Medizin
Diabetesmedikament könnte vor Parkinson schützen
Mittwoch, 22. Juli 2015
London - Orale Antidiabetika aus der Gruppe der Glitazone können Menschen mit Typ 2-Diabetes möglicherweise vor einem Morbus Parkinson schützen. Darauf deutet die Auswertung eines Patienten-Registers in PLOS Medicine (2015; 12: e1001854) hin.
Thiazolidinedione, die nach der Endung der Wirkstoffe (Rosiglitazon, Pioglitazon) auch als Glitazone bezeichnet werden, aktivieren im Zellkern den Rezeptor PPARgamma, der in die Regulation verschiedener Gene eingreift. Dazu gehören nicht nur Gene des Glukosestoffwechsels, die die Insulin-verstärkende Wirkung von Glitazonen erklären.
PPARgamma-Agonisten sind auch in Nervenzellen aktiv, und sowohl In-vitro-Versuche als auch tierexperimentelle Studien weisen darauf hin, dass Glitazone eine „neuroprotektive“ Wirkung haben könnten. Die US-National Institutes of Health lassen derzeit in einer randomisierten Studie an 210 Patienten prüfen, ob eine Behandlung mit Pioglitazon den Verlauf der Erkrankung günstig beeinflusst. Ergebnisse liegen noch nicht vor.
Glitazone könnten jedoch auch eine präventive Wirkung haben. In randomisierten klinischen Studien wäre sie aufgrund der langsamen Entwicklung des Morbus Parkinson nur mit hohem Aufwand nachweisbar. Epidemiologische Studien können zwar solche klinischen Tests nicht ersetzen. Sie können jedoch Hinweise auf eine mögliche protektive Wirkung liefern. Ruth Brauer von der London School of Hygiene & Tropical Medicine hat hierzu die Daten des UK Clinical Practice Research Datalink befragt, das derzeit Zugriff auf mehr als 13 Millionen elektronischer Krankenakten hat.
Darunter waren 44.597 Diabetiker, die seit 1999, dem Jahr der Einführung von Rosiglitazon, mit Glitazonen behandelt wurden. Von diesen sind seither 175 an einem Morbus Parkinson erkrankt. Die Inzidenz von 6,4 Erkrankungen auf 10.000 Patienten-Jahre war niedriger als in einer Vergleichsgruppe von 120.373 Diabetikern, die den Blutzucker mit anderen oralen Antidiabetika gesenkt hatten. In dieser dreifach größeren Gruppe erkrankten 517 Personen an einem Morbus Parkinson, was eine Inzidenz von 8,8 Erkrankungen auf 10.000 Patienten-Jahre ergibt. Brauer ermittelt eine Inzidenzrate (IRR) von 0,72, die mit einem 95-Prozent-Konfidenzintervall von 0,60 bis 0,87 statistisch signifikant war.
Dies bedeutet, dass die Anwender von Glitazonen unter den Typ 2-Diabetikern zu 28 Prozent seltener an einem Morbus Parkinson erkranken. Die Assoziation war nur für aktive Anwender von Glitazonen signifikant.

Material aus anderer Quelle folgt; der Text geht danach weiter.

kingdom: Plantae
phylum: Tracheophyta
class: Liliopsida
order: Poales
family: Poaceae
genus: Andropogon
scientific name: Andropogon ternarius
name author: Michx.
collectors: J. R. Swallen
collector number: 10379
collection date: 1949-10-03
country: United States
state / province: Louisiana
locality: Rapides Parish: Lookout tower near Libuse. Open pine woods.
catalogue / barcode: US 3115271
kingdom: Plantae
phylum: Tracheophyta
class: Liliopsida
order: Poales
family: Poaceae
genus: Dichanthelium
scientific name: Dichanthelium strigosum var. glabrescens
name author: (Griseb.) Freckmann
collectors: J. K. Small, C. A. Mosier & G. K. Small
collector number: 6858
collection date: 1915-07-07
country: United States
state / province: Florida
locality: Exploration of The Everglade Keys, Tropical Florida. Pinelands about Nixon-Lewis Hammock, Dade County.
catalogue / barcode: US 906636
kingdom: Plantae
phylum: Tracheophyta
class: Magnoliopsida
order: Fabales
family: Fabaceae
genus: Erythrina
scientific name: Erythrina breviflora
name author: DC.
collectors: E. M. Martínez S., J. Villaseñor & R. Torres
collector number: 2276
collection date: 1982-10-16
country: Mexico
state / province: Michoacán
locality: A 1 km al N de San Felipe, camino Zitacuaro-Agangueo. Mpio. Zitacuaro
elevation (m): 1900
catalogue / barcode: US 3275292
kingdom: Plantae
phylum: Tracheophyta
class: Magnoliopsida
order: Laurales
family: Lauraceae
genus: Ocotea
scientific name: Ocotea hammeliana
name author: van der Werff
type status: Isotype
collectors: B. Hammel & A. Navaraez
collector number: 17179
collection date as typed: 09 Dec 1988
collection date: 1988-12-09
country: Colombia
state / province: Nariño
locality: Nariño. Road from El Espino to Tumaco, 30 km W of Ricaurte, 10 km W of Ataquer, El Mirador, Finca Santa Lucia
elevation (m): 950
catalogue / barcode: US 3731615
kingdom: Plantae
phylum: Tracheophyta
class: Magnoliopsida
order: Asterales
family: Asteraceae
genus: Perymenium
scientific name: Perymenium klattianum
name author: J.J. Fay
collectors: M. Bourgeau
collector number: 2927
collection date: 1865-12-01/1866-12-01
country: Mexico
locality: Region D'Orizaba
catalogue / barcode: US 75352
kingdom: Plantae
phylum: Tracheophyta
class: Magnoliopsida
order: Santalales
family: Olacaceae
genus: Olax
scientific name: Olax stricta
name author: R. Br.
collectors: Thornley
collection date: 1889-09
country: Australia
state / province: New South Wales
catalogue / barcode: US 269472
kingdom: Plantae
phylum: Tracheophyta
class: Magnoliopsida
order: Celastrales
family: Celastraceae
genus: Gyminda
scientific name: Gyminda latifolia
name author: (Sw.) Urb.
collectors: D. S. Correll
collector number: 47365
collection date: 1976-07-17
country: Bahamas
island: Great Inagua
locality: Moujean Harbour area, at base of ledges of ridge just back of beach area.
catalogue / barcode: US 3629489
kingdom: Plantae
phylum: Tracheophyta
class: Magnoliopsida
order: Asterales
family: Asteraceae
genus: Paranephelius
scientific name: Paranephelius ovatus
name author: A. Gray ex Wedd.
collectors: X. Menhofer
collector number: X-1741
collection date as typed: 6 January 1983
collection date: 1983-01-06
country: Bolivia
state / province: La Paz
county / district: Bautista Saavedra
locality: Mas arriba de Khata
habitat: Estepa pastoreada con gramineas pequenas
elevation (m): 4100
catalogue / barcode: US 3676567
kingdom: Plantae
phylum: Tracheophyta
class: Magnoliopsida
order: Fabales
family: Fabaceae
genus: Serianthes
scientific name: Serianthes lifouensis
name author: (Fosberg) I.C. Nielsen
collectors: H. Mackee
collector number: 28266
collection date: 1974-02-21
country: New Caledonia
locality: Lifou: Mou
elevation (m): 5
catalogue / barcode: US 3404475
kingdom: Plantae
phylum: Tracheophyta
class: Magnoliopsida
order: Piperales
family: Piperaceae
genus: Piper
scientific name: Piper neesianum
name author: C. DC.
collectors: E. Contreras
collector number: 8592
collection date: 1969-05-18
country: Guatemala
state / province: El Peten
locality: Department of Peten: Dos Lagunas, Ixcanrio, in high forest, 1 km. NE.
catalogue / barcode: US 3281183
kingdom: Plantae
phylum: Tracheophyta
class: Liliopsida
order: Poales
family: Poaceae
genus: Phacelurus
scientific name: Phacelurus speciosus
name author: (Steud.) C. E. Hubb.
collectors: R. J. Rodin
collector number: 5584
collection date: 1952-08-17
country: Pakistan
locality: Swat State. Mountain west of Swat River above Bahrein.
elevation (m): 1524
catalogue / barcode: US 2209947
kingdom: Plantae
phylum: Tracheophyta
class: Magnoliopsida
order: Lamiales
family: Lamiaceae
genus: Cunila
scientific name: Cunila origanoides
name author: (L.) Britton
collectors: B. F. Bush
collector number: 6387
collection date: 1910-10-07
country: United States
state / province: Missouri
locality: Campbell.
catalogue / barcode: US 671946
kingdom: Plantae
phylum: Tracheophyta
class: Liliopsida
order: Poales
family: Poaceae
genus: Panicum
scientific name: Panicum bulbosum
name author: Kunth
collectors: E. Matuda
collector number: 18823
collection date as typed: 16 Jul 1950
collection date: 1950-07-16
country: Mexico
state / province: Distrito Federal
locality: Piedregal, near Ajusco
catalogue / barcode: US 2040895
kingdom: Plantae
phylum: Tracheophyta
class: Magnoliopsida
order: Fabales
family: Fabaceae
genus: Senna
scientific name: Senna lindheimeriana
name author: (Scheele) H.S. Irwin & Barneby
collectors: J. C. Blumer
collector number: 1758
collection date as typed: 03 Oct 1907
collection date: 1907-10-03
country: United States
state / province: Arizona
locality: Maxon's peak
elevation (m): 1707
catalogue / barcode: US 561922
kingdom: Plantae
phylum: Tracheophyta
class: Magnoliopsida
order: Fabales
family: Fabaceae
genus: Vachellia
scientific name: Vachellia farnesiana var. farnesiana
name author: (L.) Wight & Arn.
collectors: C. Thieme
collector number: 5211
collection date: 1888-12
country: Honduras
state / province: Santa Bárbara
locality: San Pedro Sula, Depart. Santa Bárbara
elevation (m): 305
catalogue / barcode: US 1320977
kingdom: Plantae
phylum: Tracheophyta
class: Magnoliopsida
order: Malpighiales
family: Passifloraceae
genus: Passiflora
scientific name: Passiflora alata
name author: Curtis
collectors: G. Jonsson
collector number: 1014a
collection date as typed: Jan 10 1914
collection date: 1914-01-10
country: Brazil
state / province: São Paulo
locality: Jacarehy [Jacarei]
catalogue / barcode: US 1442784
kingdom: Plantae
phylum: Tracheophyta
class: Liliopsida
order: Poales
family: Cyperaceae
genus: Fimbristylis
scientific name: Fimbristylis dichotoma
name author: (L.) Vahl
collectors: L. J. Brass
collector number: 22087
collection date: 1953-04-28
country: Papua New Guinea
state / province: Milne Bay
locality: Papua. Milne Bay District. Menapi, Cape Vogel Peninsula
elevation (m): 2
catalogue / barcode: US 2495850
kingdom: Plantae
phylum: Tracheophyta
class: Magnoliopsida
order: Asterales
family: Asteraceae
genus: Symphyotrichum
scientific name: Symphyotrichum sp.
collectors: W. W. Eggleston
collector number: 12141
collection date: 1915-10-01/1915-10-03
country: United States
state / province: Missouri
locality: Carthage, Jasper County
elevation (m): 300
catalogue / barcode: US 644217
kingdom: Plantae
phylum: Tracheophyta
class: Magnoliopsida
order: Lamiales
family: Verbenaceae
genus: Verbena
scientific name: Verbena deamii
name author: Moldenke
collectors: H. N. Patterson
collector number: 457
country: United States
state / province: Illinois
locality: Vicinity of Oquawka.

Hier betrug die IRR 0,59 (0,46-0,77), was eine Reduktion des Parkinsonrisikos um 41 Prozent bedeutet.
Ob der Assoziation eine kausale Schutzwirkung zugrunde liegt oder ob Diabetiker, die diese Medikamente einnehmen, aus anderen Gründen vor einem Morbus Parkinson geschützt sind, lässt sich bei einer epidemiologischen Untersuchung nicht belegen. Offen ist auch, ob Nichtdiabetiker von der Einnahme der Wirkstoffe profitieren würden. Eine solche Indikation lässt sich aus der Studie nach Ansicht der Autoren nicht ableiten, zumal die Nachteile bei einer Primärprävention leicht größer sein können als die Vorteile.
Ein Vertreter der Wirkstoffgruppe, Rosiglitazon, darf seit 2010 in Europa nicht mehr verwendet werden, weil es in einer Studie zu einer erhöhten Rate von Herzinfarkten gekommen war. Pioglitazon, der andere Vertreter der Wirkstoffgruppe, wurde zwischenzeitig mit einem erhöhten Blasenkrebsrisiko in Verbindung gebracht. Ob die beiden Risiken real sind, ist zwar umstritten, bei einer primärpräventiven Indikation könnten sie aber leicht zu einer negativen Schaden-Nutzen-Bilanz führen.